↓↓↓

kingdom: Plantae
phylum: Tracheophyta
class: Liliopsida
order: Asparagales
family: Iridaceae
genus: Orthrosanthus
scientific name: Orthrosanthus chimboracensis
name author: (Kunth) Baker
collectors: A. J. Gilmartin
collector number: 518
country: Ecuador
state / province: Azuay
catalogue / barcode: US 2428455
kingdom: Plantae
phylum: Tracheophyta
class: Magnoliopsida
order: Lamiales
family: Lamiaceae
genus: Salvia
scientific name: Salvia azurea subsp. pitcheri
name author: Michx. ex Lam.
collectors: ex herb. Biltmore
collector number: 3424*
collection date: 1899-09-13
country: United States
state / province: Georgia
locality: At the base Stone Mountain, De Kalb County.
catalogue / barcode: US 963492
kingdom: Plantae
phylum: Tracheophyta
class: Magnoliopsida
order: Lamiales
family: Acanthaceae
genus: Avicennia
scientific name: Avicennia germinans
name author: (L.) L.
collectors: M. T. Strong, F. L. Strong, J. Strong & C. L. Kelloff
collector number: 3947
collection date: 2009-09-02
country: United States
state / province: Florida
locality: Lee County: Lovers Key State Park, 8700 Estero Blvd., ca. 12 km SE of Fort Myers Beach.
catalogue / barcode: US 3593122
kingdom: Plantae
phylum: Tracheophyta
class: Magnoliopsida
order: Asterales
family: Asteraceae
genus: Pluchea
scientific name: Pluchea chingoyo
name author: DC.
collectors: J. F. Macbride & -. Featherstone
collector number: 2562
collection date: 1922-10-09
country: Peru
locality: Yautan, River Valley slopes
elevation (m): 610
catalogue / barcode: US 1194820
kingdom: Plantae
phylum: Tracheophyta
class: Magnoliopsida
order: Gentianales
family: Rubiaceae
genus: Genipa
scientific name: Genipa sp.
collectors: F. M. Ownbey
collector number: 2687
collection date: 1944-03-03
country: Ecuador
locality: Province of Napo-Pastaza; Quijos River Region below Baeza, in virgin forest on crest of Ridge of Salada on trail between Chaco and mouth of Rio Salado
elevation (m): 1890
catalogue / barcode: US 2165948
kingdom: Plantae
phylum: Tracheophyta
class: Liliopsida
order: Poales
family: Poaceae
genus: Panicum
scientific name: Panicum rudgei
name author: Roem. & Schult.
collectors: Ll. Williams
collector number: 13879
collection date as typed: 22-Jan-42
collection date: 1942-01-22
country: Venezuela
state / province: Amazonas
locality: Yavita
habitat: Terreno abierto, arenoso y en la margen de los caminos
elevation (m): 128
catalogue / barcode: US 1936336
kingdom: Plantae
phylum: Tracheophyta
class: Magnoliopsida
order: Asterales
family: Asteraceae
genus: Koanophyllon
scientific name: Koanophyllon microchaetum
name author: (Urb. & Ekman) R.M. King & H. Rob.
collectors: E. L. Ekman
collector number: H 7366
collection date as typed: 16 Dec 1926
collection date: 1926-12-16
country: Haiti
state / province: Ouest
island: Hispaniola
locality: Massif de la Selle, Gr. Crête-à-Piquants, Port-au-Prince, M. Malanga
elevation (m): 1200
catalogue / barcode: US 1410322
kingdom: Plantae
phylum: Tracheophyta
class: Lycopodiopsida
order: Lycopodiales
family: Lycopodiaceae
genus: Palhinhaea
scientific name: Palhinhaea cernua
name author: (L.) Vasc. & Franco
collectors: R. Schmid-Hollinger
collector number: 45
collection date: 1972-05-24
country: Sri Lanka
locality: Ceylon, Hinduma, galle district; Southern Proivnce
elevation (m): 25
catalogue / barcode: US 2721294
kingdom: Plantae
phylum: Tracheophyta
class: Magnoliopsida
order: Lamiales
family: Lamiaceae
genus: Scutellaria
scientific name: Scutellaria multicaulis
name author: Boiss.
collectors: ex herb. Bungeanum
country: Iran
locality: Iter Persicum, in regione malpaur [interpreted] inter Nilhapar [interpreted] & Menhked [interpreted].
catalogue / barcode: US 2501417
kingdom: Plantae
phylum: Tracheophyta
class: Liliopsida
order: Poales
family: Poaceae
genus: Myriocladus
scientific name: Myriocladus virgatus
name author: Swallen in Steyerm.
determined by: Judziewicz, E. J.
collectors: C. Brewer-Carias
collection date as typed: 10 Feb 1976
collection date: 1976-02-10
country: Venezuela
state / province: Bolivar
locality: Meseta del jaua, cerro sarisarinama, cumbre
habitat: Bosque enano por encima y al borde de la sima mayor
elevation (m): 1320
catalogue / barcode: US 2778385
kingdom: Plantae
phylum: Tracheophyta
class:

↑↑↑

[Task statement]: Present every one of the lines above as a numbered list, skipping any blank lines.

[Written answer]:
1. kingdom: Plantae
2. phylum: Tracheophyta
3. class: Liliopsida
4. order: Asparagales
5. family: Iridaceae
6. genus: Orthrosanthus
7. scientific name: Orthrosanthus chimboracensis
8. name author: (Kunth) Baker
9. collectors: A. J. Gilmartin
10. collector number: 518
11. country: Ecuador
12. state / province: Azuay
13. catalogue / barcode: US 2428455
14. kingdom: Plantae
15. phylum: Tracheophyta
16. class: Magnoliopsida
17. order: Lamiales
18. family: Lamiaceae
19. genus: Salvia
20. scientific name: Salvia azurea subsp. pitcheri
21. name author: Michx. ex Lam.
22. collectors: ex herb. Biltmore
23. collector number: 3424*
24. collection date: 1899-09-13
25. country: United States
26. state / province: Georgia
27. locality: At the base Stone Mountain, De Kalb County.
28. catalogue / barcode: US 963492
29. kingdom: Plantae
30. phylum: Tracheophyta
31. class: Magnoliopsida
32. order: Lamiales
33. family: Acanthaceae
34. genus: Avicennia
35. scientific name: Avicennia germinans
36. name author: (L.) L.
37. collectors: M. T. Strong, F. L. Strong, J. Strong & C. L. Kelloff
38. collector number: 3947
39. collection date: 2009-09-02
40. country: United States
41. state / province: Florida
42. locality: Lee County: Lovers Key State Park, 8700 Estero Blvd., ca. 12 km SE of Fort Myers Beach.
43. catalogue / barcode: US 3593122
44. kingdom: Plantae
45. phylum: Tracheophyta
46. class: Magnoliopsida
47. order: Asterales
48. family: Asteraceae
49. genus: Pluchea
50. scientific name: Pluchea chingoyo
51. name author: DC.
52. collectors: J. F. Macbride & -. Featherstone
53. collector number: 2562
54. collection date: 1922-10-09
55. country: Peru
56. locality: Yautan, River Valley slopes
57. elevation (m): 610
58. catalogue / barcode: US 1194820
59. kingdom: Plantae
60. phylum: Tracheophyta
61. class: Magnoliopsida
62. order: Gentianales
63. family: Rubiaceae
64. genus: Genipa
65. scientific name: Genipa sp.
66. collectors: F. M. Ownbey
67. collector number: 2687
68. collection date: 1944-03-03
69. country: Ecuador
70. locality: Province of Napo-Pastaza; Quijos River Region below Baeza, in virgin forest on crest of Ridge of Salada on trail between Chaco and mouth of Rio Salado
71. elevation (m): 1890
72. catalogue / barcode: US 2165948
73. kingdom: Plantae
74. phylum: Tracheophyta
75. class: Liliopsida
76. order: Poales
77. family: Poaceae
78. genus: Panicum
79. scientific name: Panicum rudgei
80. name author: Roem. & Schult.
81. collectors: Ll. Williams
82. collector number: 13879
83. collection date as typed: 22-Jan-42
84. collection date: 1942-01-22
85. country: Venezuela
86. state / province: Amazonas
87. locality: Yavita
88. habitat: Terreno abierto, arenoso y en la margen de los caminos
89. elevation (m): 128
90. catalogue / barcode: US 1936336
91. kingdom: Plantae
92. phylum: Tracheophyta
93. class: Magnoliopsida
94. order: Asterales
95. family: Asteraceae
96. genus: Koanophyllon
97. scientific name: Koanophyllon microchaetum
98. name author: (Urb. & Ekman) R.M. King & H. Rob.
99. collectors: E. L. Ekman
100. collector number: H 7366
101. collection date as typed: 16 Dec 1926
102. collection date: 1926-12-16
103. country: Haiti
104. state / province: Ouest
105. island: Hispaniola
106. locality: Massif de la Selle, Gr. Crête-à-Piquants, Port-au-Prince, M. Malanga
107. elevation (m): 1200
108. catalogue / barcode: US 1410322
109. kingdom: Plantae
110. phylum: Tracheophyta
111. class: Lycopodiopsida
112. order: Lycopodiales
113. family: Lycopodiaceae
114. genus: Palhinhaea
115. scientific name: Palhinhaea cernua
116. name author: (L.) Vasc. & Franco
117. collectors: R. Schmid-Hollinger
118. collector number: 45
119. collection date: 1972-05-24
120. country: Sri Lanka
121. locality: Ceylon, Hinduma, galle district; Southern Proivnce
122. elevation (m): 25
123. catalogue / barcode: US 2721294
124. kingdom: Plantae
125. phylum: Tracheophyta
126. class: Magnoliopsida
127. order: Lamiales
128. family: Lamiaceae
129. genus: Scutellaria
130. scientific name: Scutellaria multicaulis
131. name author: Boiss.
132. collectors: ex herb. Bungeanum
133. country: Iran
134. locality: Iter Persicum, in regione malpaur [interpreted] inter Nilhapar [interpreted] & Menhked [interpreted].
135. catalogue / barcode: US 2501417
136. kingdom: Plantae
137. phylum: Tracheophyta
138. class: Liliopsida
139. order: Poales
140. family: Poaceae
141. genus: Myriocladus
142. scientific name: Myriocladus virgatus
143. name author: Swallen in Steyerm.
144. determined by: Judziewicz, E. J.
145. collectors: C. Brewer-Carias
146. collection date as typed: 10 Feb 1976
147. collection date: 1976-02-10
148. country: Venezuela
149. state / province: Bolivar
150. locality: Meseta del jaua, cerro sarisarinama, cumbre
151. habitat: Bosque enano por encima y al borde de la sima mayor
152. elevation (m): 1320
153. catalogue / barcode: US 2778385
154. kingdom: Plantae
155. phylum: Tracheophyta
156. class:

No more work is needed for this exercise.